*WHAT TO DO:* Set down each line of all the records below, character for character, in their original order.

** Opening SOURCE DATA block **

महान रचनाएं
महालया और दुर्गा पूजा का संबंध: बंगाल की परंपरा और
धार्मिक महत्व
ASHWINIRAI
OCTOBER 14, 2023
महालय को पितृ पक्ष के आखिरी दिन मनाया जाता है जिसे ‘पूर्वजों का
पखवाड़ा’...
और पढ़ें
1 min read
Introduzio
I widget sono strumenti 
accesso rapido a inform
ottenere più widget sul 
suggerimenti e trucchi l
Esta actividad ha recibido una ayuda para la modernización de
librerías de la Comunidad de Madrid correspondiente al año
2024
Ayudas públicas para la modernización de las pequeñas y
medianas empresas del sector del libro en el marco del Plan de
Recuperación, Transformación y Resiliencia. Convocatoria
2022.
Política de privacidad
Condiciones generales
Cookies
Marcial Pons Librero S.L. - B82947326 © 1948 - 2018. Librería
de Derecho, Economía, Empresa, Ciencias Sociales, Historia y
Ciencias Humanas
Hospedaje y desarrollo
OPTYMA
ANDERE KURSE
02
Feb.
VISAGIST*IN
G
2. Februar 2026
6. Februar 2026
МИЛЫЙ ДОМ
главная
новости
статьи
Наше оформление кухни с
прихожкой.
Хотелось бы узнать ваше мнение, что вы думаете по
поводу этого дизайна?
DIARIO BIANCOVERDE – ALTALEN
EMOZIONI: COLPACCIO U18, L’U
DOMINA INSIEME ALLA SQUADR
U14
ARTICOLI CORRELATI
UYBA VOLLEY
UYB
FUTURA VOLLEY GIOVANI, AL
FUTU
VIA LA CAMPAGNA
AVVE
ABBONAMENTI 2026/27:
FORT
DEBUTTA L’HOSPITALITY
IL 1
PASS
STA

** Closing SOURCE DATA block **

*EXERCISE RESULT:*
महान रचनाएं
महालया और दुर्गा पूजा का संबंध: बंगाल की परंपरा और
धार्मिक महत्व
ASHWINIRAI
OCTOBER 14, 2023
महालय को पितृ पक्ष के आखिरी दिन मनाया जाता है जिसे ‘पूर्वजों का
पखवाड़ा’...
और पढ़ें
1 min read
Introduzio
I widget sono strumenti 
accesso rapido a inform
ottenere più widget sul 
suggerimenti e trucchi l
Esta actividad ha recibido una ayuda para la modernización de
librerías de la Comunidad de Madrid correspondiente al año
2024
Ayudas públicas para la modernización de las pequeñas y
medianas empresas del sector del libro en el marco del Plan de
Recuperación, Transformación y Resiliencia. Convocatoria
2022.
Política de privacidad
Condiciones generales
Cookies
Marcial Pons Librero S.L. - B82947326 © 1948 - 2018. Librería
de Derecho, Economía, Empresa, Ciencias Sociales, Historia y
Ciencias Humanas
Hospedaje y desarrollo
OPTYMA
ANDERE KURSE
02
Feb.
VISAGIST*IN
G
2. Februar 2026
6. Februar 2026
МИЛЫЙ ДОМ
главная
новости
статьи
Наше оформление кухни с
прихожкой.
Хотелось бы узнать ваше мнение, что вы думаете по
поводу этого дизайна?
DIARIO BIANCOVERDE – ALTALEN
EMOZIONI: COLPACCIO U18, L’U
DOMINA INSIEME ALLA SQUADR
U14
ARTICOLI CORRELATI
UYBA VOLLEY
UYB
FUTURA VOLLEY GIOVANI, AL
FUTU
VIA LA CAMPAGNA
AVVE
ABBONAMENTI 2026/27:
FORT
DEBUTTA L’HOSPITALITY
IL 1
PASS
STA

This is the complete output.